I had the good fortune to work for privately held companies for most of my career. They didn’t answer to the stock market; they answered to the owners’ needs. They wanted to be profitable and grow, but they also had goals of public service and public commitment. Public companies have a different balance; their first goal is growth. It’s led to a lot of short-term thinking among media companies and it’s hurt them.

You need to get staff committed to what you are trying to accomplish. You have to plan where you are going in a company and involve department heads in the process, whether they want to participate or not. I’ve never been a believer in cleaning house. When I took over managing a TV station, I’d get to know people to see if they had the same goals and attitudes as I did. It took about five or six months for me to figure out who were my good people. When you can’t get them on your team, sometimes you have to let them go.

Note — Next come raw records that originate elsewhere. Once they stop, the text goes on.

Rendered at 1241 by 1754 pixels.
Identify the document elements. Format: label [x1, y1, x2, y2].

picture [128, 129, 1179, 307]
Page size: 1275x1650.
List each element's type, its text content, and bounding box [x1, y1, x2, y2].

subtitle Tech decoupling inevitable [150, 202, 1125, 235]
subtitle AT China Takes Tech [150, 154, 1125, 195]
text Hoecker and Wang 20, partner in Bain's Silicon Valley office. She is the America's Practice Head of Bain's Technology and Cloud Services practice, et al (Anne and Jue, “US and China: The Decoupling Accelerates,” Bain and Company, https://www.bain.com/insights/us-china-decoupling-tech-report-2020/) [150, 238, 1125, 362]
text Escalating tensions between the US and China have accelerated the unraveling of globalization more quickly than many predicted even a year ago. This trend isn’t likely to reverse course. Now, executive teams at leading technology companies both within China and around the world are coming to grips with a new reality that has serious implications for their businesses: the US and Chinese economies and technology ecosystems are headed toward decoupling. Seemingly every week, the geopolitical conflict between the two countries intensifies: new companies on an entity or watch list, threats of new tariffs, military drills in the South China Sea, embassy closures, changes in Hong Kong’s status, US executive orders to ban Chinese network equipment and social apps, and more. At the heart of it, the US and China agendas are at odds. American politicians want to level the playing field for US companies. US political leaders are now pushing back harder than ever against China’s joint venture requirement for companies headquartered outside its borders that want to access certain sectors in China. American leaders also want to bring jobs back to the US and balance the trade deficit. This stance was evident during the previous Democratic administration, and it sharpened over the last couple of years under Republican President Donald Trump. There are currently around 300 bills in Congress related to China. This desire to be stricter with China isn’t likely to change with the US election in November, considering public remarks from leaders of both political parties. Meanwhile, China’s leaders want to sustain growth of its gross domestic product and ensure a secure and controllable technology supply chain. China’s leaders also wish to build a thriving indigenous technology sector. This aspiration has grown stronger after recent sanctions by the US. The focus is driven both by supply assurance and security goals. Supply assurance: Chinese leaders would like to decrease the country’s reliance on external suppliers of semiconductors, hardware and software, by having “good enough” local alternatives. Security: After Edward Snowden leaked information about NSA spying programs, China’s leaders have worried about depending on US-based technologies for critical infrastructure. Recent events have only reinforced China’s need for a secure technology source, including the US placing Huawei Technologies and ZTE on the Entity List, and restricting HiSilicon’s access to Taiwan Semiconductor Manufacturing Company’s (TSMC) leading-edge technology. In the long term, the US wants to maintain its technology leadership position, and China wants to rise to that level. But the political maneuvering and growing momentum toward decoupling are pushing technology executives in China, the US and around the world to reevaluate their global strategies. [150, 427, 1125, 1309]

Accept that you can’t manage the guy above you. In television, you have three constituencies: the advertisers, the audience and the people you work for. You can influence advertisers and your audience, but you can’t control corporate. I never spent a lot of time trying to manage corporate, you have to concentrate on what you can control.

“You can’t control corporate.”

Cable has fragmented the audience. We used to all see the same things; we had a common experience. Now, people go to the newscasts that are comfortable with their philosophy.

What excites me in media is the choice of delivery methods. Through your phone, electronic reader, on the computer, on TV. Twitter is part of the downside; you can’t tell a story in 140 characters, and it’s unfortunate that that’s where a lot of people get news.

I see a lot of innovative things going on in media. The New York Times does a very good job with its Internet site and use of electronic journalism. They are doing video stories and interactive animated graphics that surpass what you see on TV news. Netflix and Amazon are doing some innovative programs with strong character dramas and solid writing. They are targeting smaller niche markets and are not driven by the same forces that drive the networks. Amazon has a show, Mozart in the Jungle, that features a symphony. When have you ever seen a sitcom made about a symphony?

One of the biggest concerns at the Roundtable is the decay of print media. Local newspapers have gotten so thin. There’s a lack of reporters and a lack of content. There is also a love-hate relationship with the young reporters coming up. While they have energy, they are coming in at the expense of seasoned people from the “check and double-check” era. Where are the editors?